Civil suit against city, officer moves forward

The city is defending itself and one of its police officers in a civil case brought by a man who led police on a pursuit in 2016.

Jury selection got underway this week in Indio in a civil case against the city of Palm Springs and one of its police officers filed by the suspect in a high-speed chase dating back nearly five years.

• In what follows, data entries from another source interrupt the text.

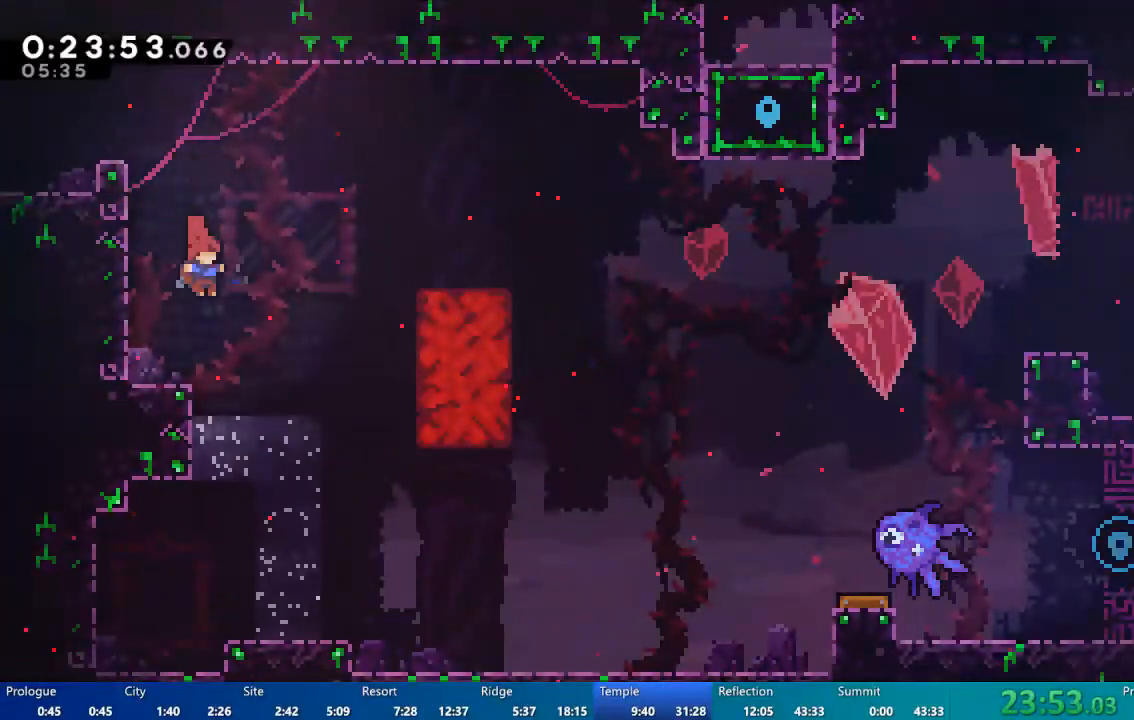
{"dt_ms": 500, "buttons": [], "left_stick": "center", "right_stick": "center", "events": [[33, "DPAD_RIGHT", "up"], [133, "DPAD_RIGHT", "down"], [233, "DPAD_RIGHT", "up"]]}
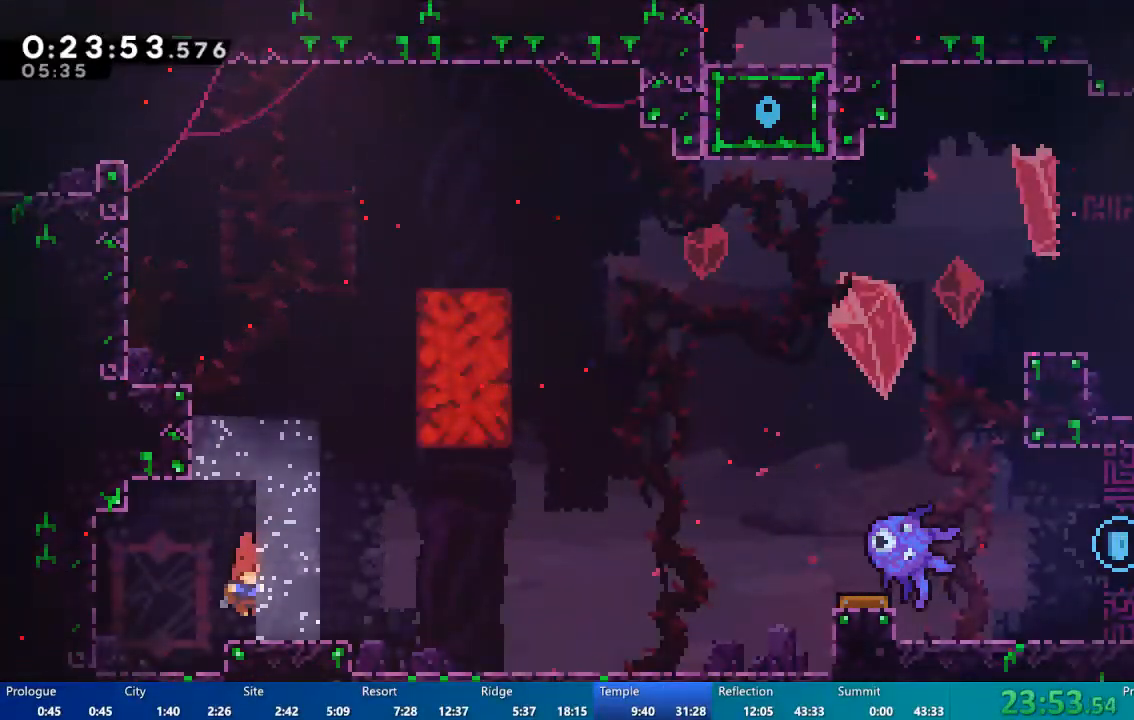
{"dt_ms": 500, "buttons": ["A", "DPAD_RIGHT"], "left_stick": "center", "right_stick": "center", "events": [[100, "DPAD_RIGHT", "down"], [233, "X", "down"], [267, "X", "up"], [433, "A", "down"]]}
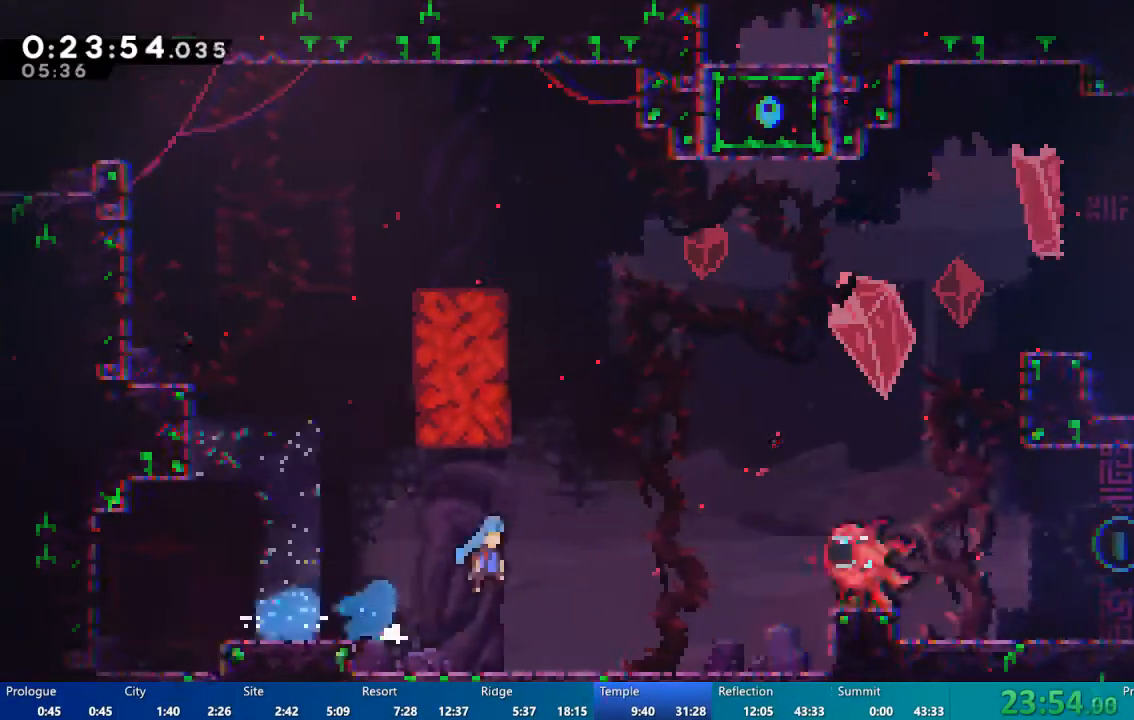
{"dt_ms": 500, "buttons": ["DPAD_UP", "DPAD_RIGHT"], "left_stick": "center", "right_stick": "center", "events": [[67, "A", "up"], [67, "DPAD_UP", "down"], [167, "X", "down"], [400, "X", "up"]]}
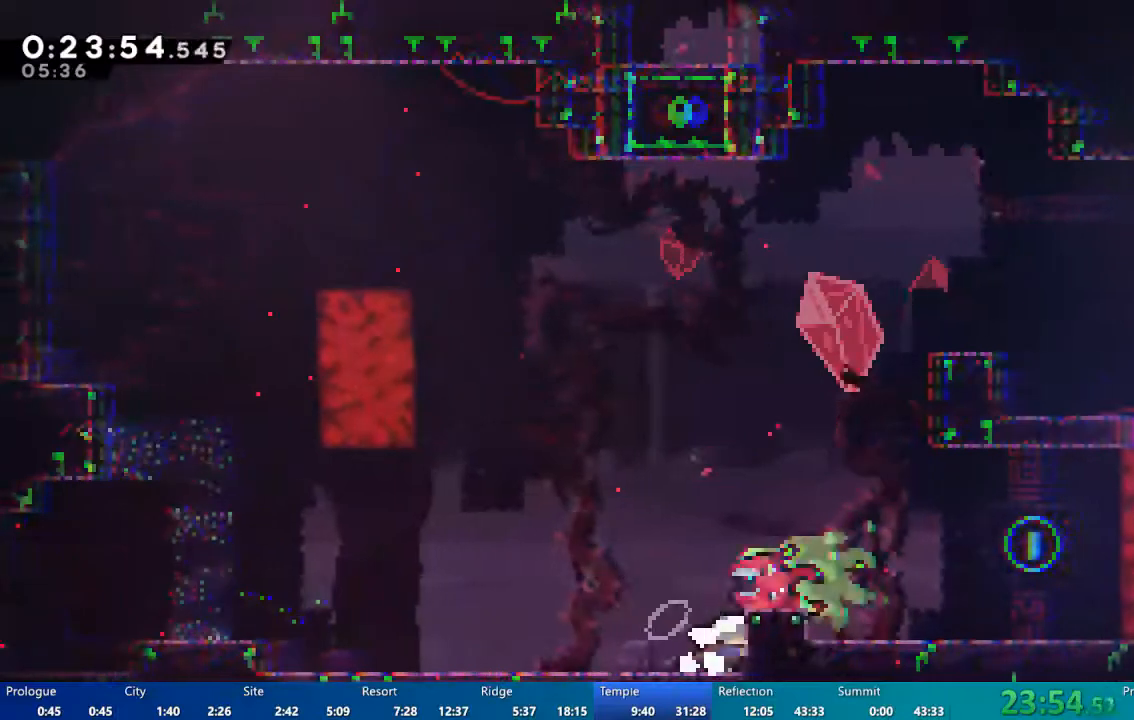
{"dt_ms": 1000, "buttons": [], "left_stick": "center", "right_stick": "center"}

Russell Manning, also known as Russell Abner in court documents, is suing both the city and officer Matt Olson after Manning suffered severe injuries in October 2016 when the motorcycle he was operating struck a curb and crashed in the 300 block of Avenida Cerca. Police said the crash followed a chase that began on Rosa Parks Road following reports that Manning was operating the motorcycle recklessly.

Manning was charged with multiple felonies following his arrest, including evading arrest. The 32-year-old Palm Springs resident ultimately pleaded guilty, court documents show, and was given three years’ probation.

In a lawsuit filed in August 2017 in Riverside County Superior Court, Manning’s lawyers claim he was not being chased, and was simply riding his motorcycle on Avenida Circa when he was struck by the patrol vehicle driven by Olson “without sirens, without any lights, and not on any emergency call or any pursuit.”

Manning, through his attorneys, claimed the officer’s actions were negligent. His attorneys also claimed the city was negligent for providing the vehicle Olson was driving, hiring Olson, and training him. Riverside County and the Palm Springs Police Department originally were named in the case but were later dropped from the suit.

After years of court motions filed by both sides, the work to seat a jury in the case finally began Tuesday. It is not known when opening statements will be made or if the case will be settled before the trial begins.

Attorneys are not seeking a specific dollar figure from the city, but filed the case as an unlimited civil case, meaning they hope to receive more than $25,000. They claim Manning has suffered lost income as well as medical expenses since the accident, and stands to incur additional expenses as he deals with his injuries.

Manning’s name may sound familiar to those who have seen the case come up for discussion in Palm Springs City Council executive sessions, including a meeting Wednesday afternoon. That’s because another man with the same name was involved in one of the more bizarre incidents in Palm Springs history.

That Russell Manning was 68 when he was convicted on fraud charges in 2010. He and three other Bay Area men were found to have conspired to empty the bank account and sell the home of Palm Springs art collector Cliff Lambert, who was reported missing in 2009. Those four men and two others eventually were charged with Lambert’s murder, but the murder charge was dropped against Manning in exchange for pleading guilty to fraud. He served five years in prison.

The men eventually convicted of murdering Lambert were granted a retrial last year following allegations that the judge who presided over their case was biased against one of the defendants.